Aktien
Börse Zürich schließt schwächer

Der Schweizer Aktienmarkt hat am Mittwoch nach einem wechselhaften Verlauf schwächer geschlossen. Zur Eröffnung hatten negative US-Vorgaben für Druck gesorgt, danach folgte ein kurzer Ausflug ins Plus und zu Handelsende drückten Abgaben an der Wall Street erneut auf die Stimmung.

dpa-afx ZÜRICH. Der Schweizer Aktienmarkt hat am Mittwoch nach einem wechselhaften Verlauf schwächer geschlossen. Zur Eröffnung hatten negative US-Vorgaben für Druck gesorgt, danach folgte ein kurzer Ausflug ins Plus und zu Handelsende drückten Abgaben an der Wall Street erneut auf die Stimmung. Vor allem von Unternehmensseite kamen aus den USA schlechte News, während die Konjunkturdaten eher auf eine Entspannung hindeuteten.

Im Fokus standen klar UBS nach den heutigen Aussagen zum Geschäftsverlauf im ersten Quartal. Für Kursverluste sorgten vor allem der anhaltende Abfluss von Kundengeldern sowie Gewinnmitnahmen nach der überdurchschnittlichen Performance am Vortag. Syngenta dagegen legten nach dem Umsatzausweis für das erste Quartal deutlich zu.

Der SMI schloss um 0,66% oder 33,89 Punkte tiefer auf 5 065,43. Der 30 Titel umfassende, gekappte Swiss Leader Index SLI gab um 0,97% auf 739,84 Zähler und der breite SPI um 0,58% auf 4 290,28 Stellen nach.

Das Schlusslicht im SMI bildeten Swiss Re (-7,1% auf 24,14 Franken), nachdem an den Vortagen erzielte Gewinne (Spekulationen um eine Übernahmen durch Warren Buffett) realisiert wurden. UBS als zweitgrößter Verlierer (-6,7% auf 12,36 Franken) haben im Vorfeld der heutigen Generalversammlung über vorläufige Zahlen zum ersten Quartal informiert sowie weitere Restrukturierungsmaßnahmen bekannt gegeben.

Die Anleger hatten bei der Großbank zwar einen Verlust für das erste Quartal erwartet. Mit knapp zwei Mrd. Franken sei dieser aber etwas höher als befürchtet ausgefallen, hieß es am Markt. Negativ werteten Analysten ferner den deutlichen Geldabfluss von 23 Mrd. Franken im Bereich Wealth Management & Swiss Bank. Begrüßt wurden dagegen die eingeleiteten Kostensenkungsmaßnahmen.

Im Gefolge gaben auch Julius Bär (-2,8% auf 34,89 Franken) und Credit Suisse (-2,4% auf 37,20 Franken) nach, unter den Versicherungswerten verloren ZFS 1,2% auf 192,20 Franken und Baloise 1,0% auf 77,60 Franken.

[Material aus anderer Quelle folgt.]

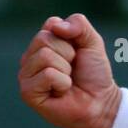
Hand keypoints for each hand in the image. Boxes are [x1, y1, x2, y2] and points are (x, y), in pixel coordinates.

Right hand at [18, 13, 120, 127]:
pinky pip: (47, 74)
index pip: (51, 24)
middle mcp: (30, 58)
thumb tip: (55, 26)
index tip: (77, 53)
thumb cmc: (94, 74)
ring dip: (66, 70)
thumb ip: (79, 24)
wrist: (101, 103)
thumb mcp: (93, 42)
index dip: (72, 38)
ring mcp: (26, 75)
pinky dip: (63, 83)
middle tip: (72, 70)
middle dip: (68, 54)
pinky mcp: (27, 92)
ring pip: (45, 56)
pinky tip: (62, 92)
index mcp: (43, 44)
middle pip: (44, 39)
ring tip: (67, 82)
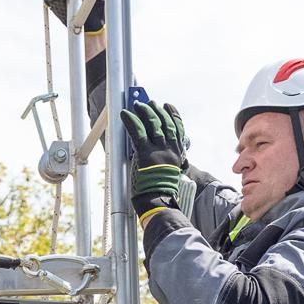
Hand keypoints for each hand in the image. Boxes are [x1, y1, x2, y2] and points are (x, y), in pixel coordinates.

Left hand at [119, 101, 187, 218]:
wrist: (157, 199)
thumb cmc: (161, 190)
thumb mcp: (170, 173)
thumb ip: (166, 160)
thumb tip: (159, 154)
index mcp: (177, 154)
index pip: (178, 129)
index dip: (173, 115)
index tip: (168, 107)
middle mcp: (170, 149)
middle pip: (165, 123)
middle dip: (157, 111)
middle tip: (151, 103)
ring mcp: (158, 150)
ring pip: (152, 124)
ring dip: (145, 112)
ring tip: (139, 105)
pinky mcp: (145, 153)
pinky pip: (137, 132)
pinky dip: (131, 121)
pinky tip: (126, 114)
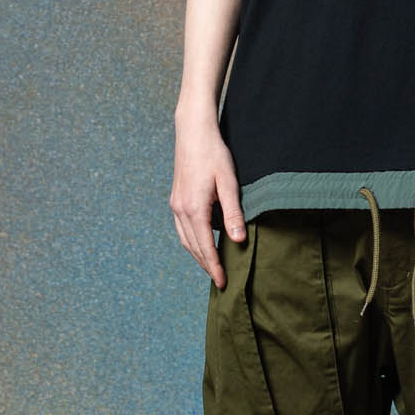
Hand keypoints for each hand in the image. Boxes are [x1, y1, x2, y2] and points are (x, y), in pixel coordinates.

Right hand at [170, 110, 245, 285]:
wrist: (193, 132)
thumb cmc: (214, 154)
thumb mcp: (228, 182)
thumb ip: (233, 213)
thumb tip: (238, 240)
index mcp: (194, 208)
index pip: (205, 246)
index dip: (214, 266)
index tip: (223, 282)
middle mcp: (180, 210)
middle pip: (193, 247)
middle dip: (206, 265)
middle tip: (220, 281)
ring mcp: (175, 204)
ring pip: (185, 239)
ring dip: (197, 255)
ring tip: (211, 267)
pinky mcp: (176, 199)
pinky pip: (181, 228)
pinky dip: (191, 241)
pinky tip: (201, 243)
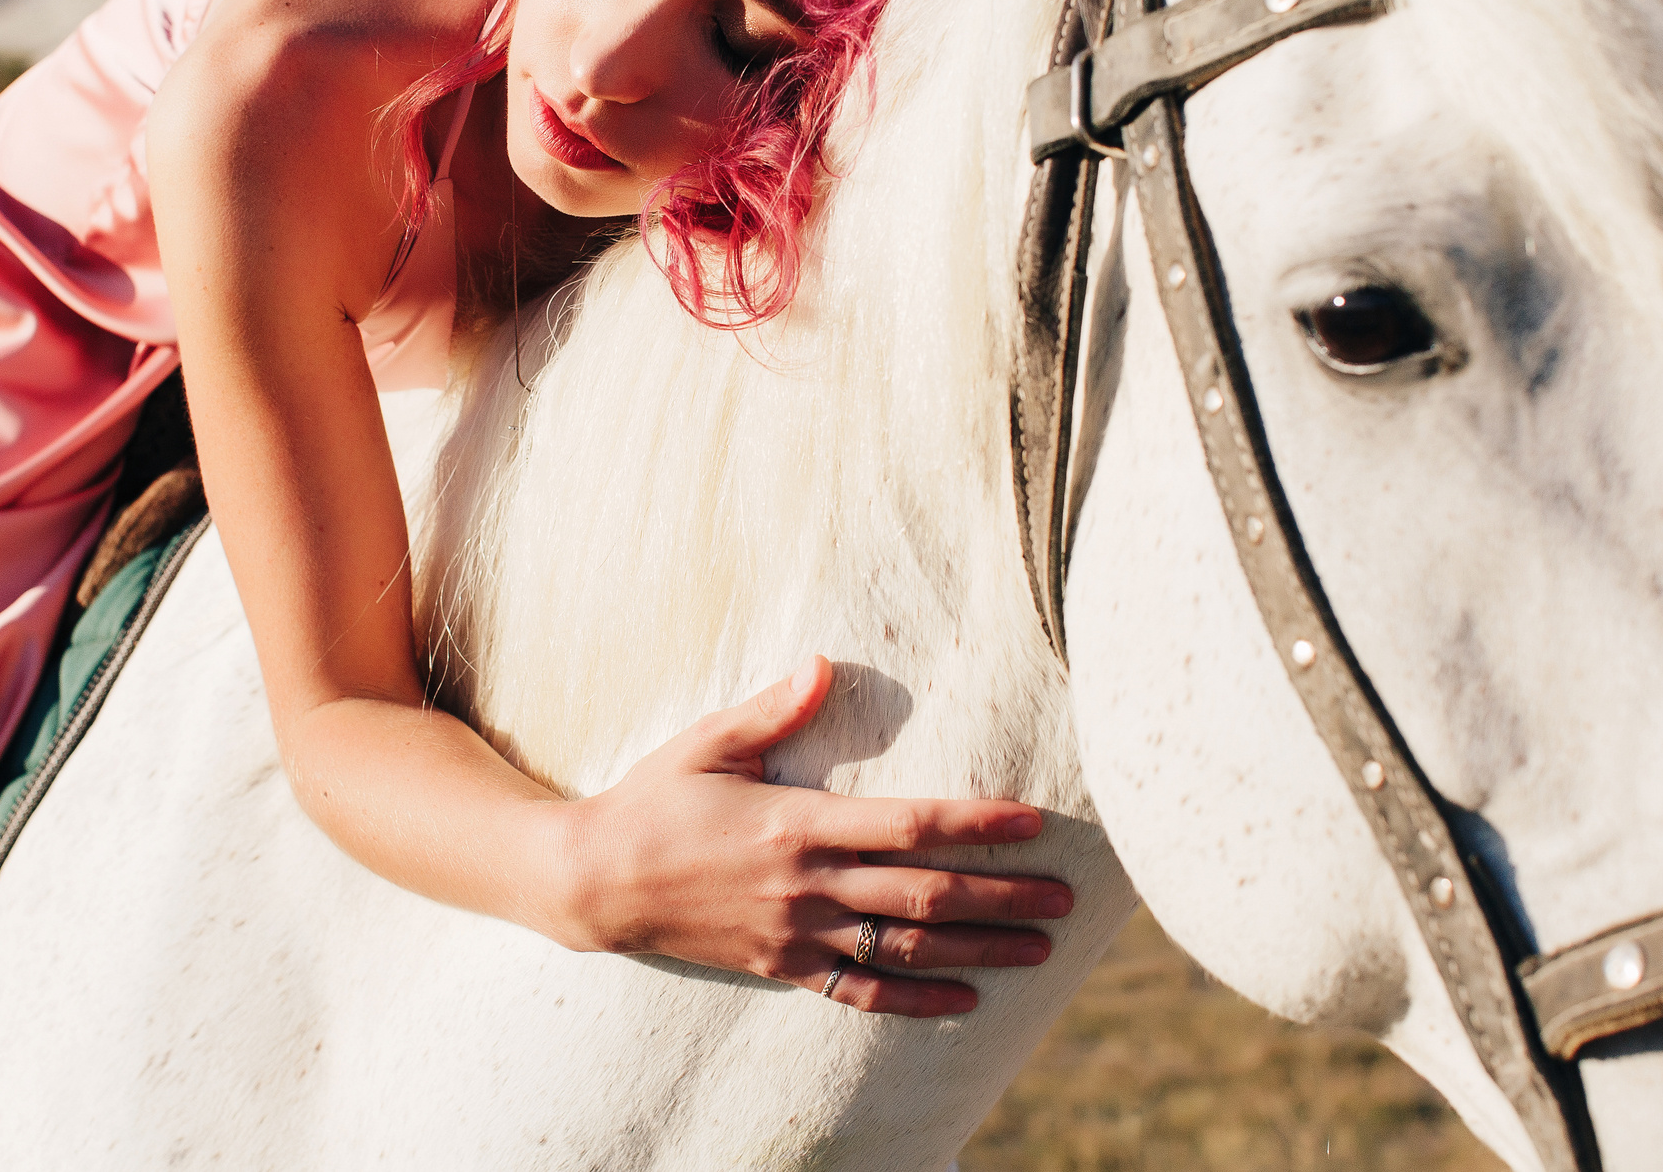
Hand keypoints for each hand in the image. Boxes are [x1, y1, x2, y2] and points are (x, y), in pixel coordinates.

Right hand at [552, 656, 1072, 1016]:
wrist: (597, 882)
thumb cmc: (655, 799)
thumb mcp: (708, 742)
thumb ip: (774, 709)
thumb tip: (823, 663)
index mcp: (798, 824)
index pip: (910, 826)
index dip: (977, 824)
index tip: (1032, 822)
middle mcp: (807, 885)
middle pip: (925, 896)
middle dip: (1002, 895)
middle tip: (1065, 897)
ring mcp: (796, 933)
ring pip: (905, 949)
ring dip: (978, 949)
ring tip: (1037, 947)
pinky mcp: (781, 967)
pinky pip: (859, 992)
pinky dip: (915, 997)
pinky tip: (963, 997)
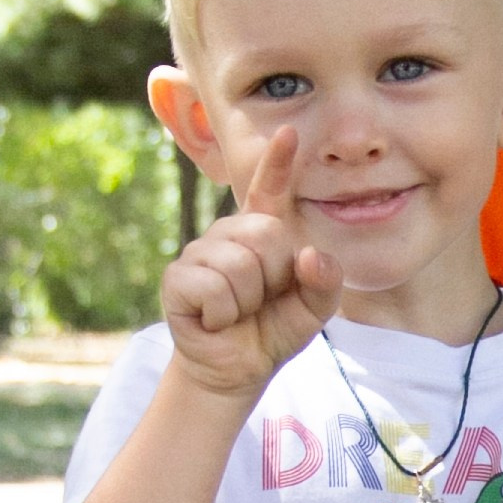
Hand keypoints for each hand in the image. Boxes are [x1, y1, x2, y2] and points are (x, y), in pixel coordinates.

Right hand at [159, 127, 341, 398]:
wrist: (237, 369)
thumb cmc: (272, 330)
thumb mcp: (313, 309)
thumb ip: (325, 282)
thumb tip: (310, 255)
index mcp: (262, 233)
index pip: (269, 190)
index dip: (277, 162)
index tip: (287, 133)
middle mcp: (228, 234)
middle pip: (266, 234)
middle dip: (274, 276)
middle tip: (261, 300)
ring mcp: (198, 253)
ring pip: (240, 264)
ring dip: (248, 300)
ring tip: (238, 311)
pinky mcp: (177, 279)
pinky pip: (213, 287)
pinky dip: (223, 313)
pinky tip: (216, 320)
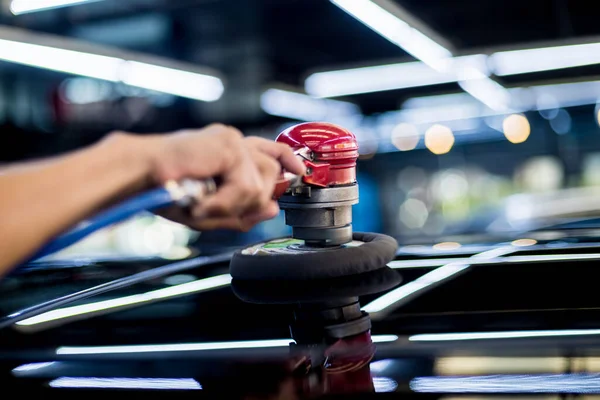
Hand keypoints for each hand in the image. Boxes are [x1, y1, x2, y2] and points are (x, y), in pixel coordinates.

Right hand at [144, 124, 305, 231]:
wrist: (141, 177)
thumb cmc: (167, 191)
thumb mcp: (211, 210)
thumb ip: (242, 211)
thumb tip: (273, 209)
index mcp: (227, 150)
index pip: (269, 151)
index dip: (287, 160)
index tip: (299, 171)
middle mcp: (233, 141)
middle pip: (271, 174)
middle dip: (252, 202)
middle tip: (216, 208)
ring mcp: (232, 141)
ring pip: (261, 184)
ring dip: (234, 205)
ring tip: (205, 205)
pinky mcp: (229, 146)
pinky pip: (246, 187)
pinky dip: (225, 203)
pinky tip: (203, 202)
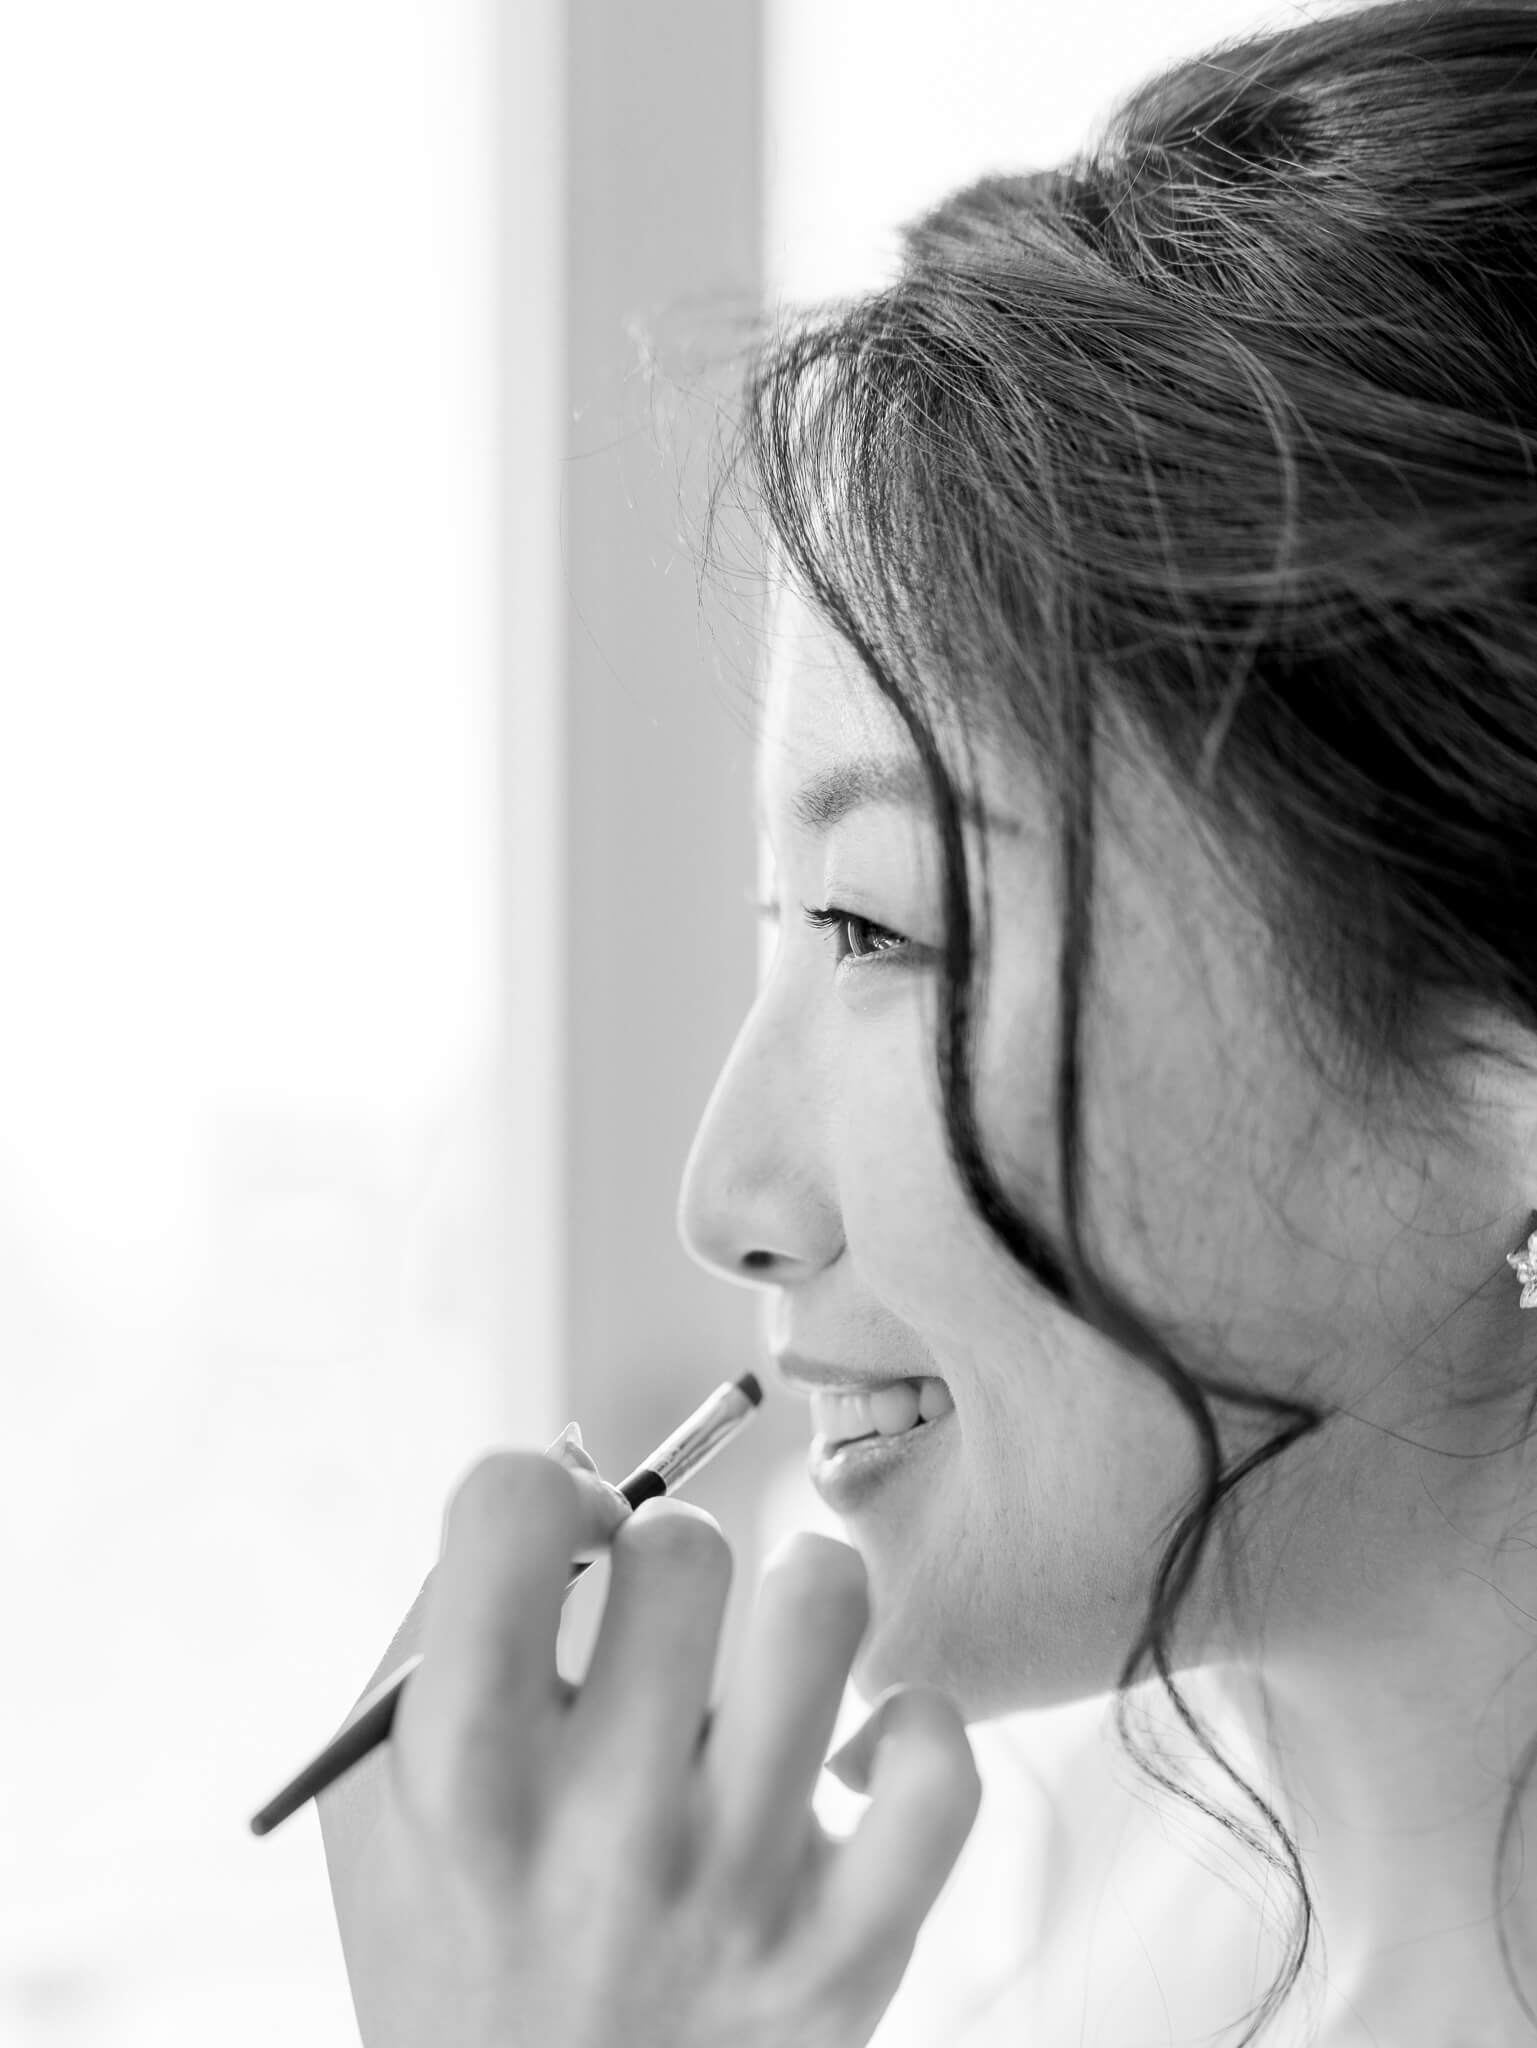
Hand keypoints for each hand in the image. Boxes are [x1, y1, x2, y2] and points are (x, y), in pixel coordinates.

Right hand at [318, 1436, 982, 2047]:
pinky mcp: (843, 1959)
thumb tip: (585, 1469)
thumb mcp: (383, 1791)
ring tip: (766, 1648)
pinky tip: (848, 1755)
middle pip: (685, 1544)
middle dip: (668, 1546)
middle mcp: (603, 1833)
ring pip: (823, 1605)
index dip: (540, 1495)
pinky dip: (909, 1731)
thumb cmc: (453, 1932)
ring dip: (797, 1593)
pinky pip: (941, 1765)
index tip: (558, 1549)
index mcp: (464, 1778)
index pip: (512, 1508)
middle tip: (662, 1615)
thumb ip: (450, 1615)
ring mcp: (736, 1895)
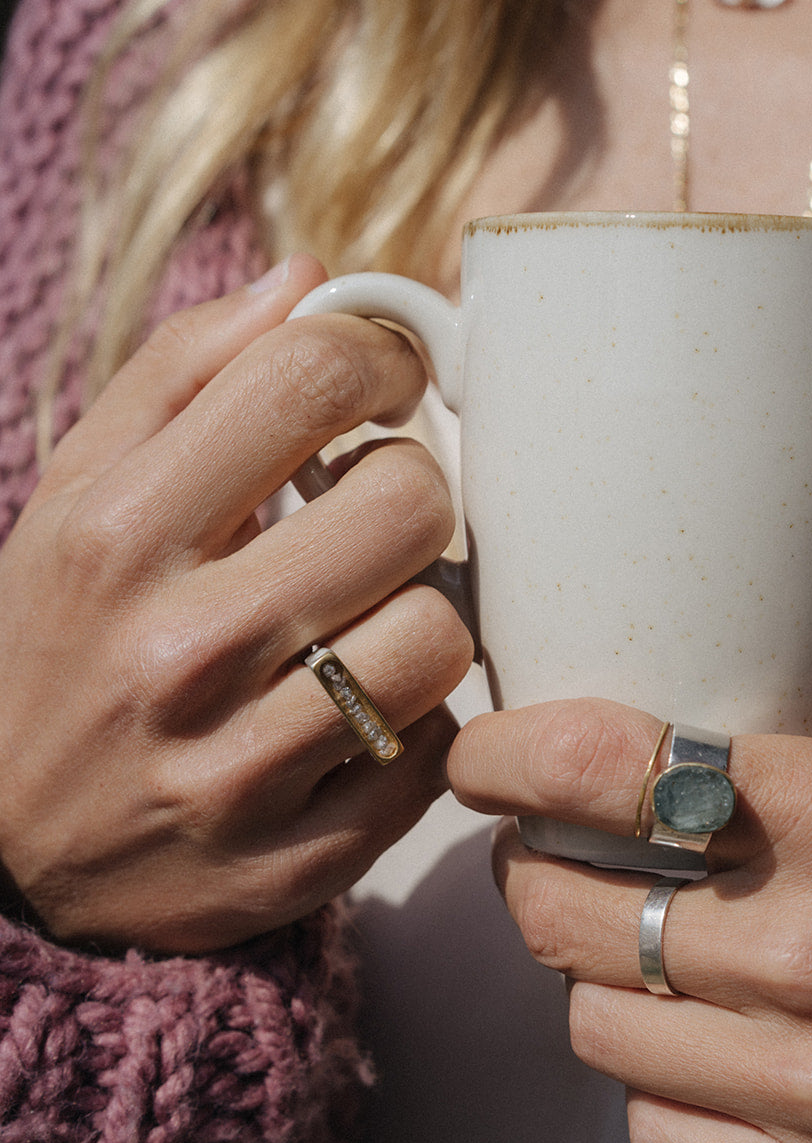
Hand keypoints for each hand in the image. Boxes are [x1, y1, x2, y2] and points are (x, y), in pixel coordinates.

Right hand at [0, 255, 471, 951]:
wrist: (9, 848)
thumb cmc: (62, 642)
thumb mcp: (75, 496)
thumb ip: (182, 374)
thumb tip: (309, 280)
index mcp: (117, 536)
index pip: (305, 380)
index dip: (378, 358)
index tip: (383, 383)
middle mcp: (177, 651)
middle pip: (409, 504)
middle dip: (413, 492)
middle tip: (378, 512)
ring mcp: (239, 769)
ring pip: (438, 636)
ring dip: (422, 614)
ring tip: (368, 618)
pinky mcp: (297, 861)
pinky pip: (433, 756)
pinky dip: (414, 726)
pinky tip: (359, 713)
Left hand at [448, 535, 811, 1142]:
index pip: (596, 768)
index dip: (502, 756)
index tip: (480, 754)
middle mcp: (804, 949)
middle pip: (557, 909)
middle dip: (530, 869)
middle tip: (551, 847)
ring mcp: (809, 1085)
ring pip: (593, 1027)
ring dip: (596, 980)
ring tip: (633, 945)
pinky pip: (658, 1134)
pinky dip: (658, 1086)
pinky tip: (698, 1048)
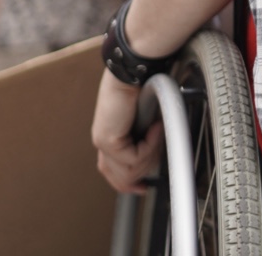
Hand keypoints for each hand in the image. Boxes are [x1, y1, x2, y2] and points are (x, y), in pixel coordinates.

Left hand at [91, 69, 161, 193]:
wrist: (135, 71)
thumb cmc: (144, 87)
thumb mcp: (147, 118)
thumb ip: (147, 137)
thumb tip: (158, 152)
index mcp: (109, 136)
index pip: (111, 171)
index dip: (126, 184)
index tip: (141, 188)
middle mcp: (103, 141)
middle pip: (119, 177)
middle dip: (142, 173)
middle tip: (158, 157)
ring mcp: (103, 142)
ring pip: (128, 171)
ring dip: (150, 155)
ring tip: (158, 132)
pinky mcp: (108, 140)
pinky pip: (134, 158)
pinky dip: (150, 145)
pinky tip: (155, 128)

Tiefer schlossen im Gefolge der Abgaben aus der Finanzbranche auch die Titel der beiden Luxusgüterhersteller Swatch (-2,1% auf 165,50 Franken) und Richemont (-1,9% auf 21,14 Franken).

Die größten prozentualen Gewinne unter den 30 Bluechips erzielten Syngenta (+6,4% auf 235,70 Franken). Analysten sprachen von einer soliden Quartalsperformance und verwiesen auf die bestätigte Gewinnprognose für 2009. Der negative Währungseffekt habe den vorgelegten Zahlen etwas den Glanz genommen, hieß es jedoch. Zudem hat die UBS die Papiere auf "Buy" von "Neutral" hochgestuft.

Die Indexschwergewichte aus der Pharmabranche gaben dem Markt eine Stütze, während Nestle (-1,3% auf 38,78 Franken) auf das Sentiment drückten. Roche Holding GS gewannen vor den für Donnerstag erwarteten Erstquartalszahlen 0,7% auf 149,70 Franken. Der Pharmakonzern hatte zudem über Veränderungen in der Konzernleitung bei der US-Tochter Genentech informiert, wobei das Top-Management gehalten werden kann. Ähnliche Aufschläge verzeichneten Novartis (+0,8% auf 42,32 Franken). Auch Actelion (+1,5% auf 50,00 Franken) profitierten von der wieder vermehrten Nachfrage nach Pharmatiteln.

Sulzer (-7,4% oder 5,10 Franken auf 63,45 Franken verdauten den Dividendenabgang von 2,80 Franken ansprechend. Siegfried konnten netto sogar noch zulegen. Bei einer Dividende von 2,10 Franken je Aktie wurden die Titel nur um 0,95 Franken auf 59,05 Franken zurückgenommen.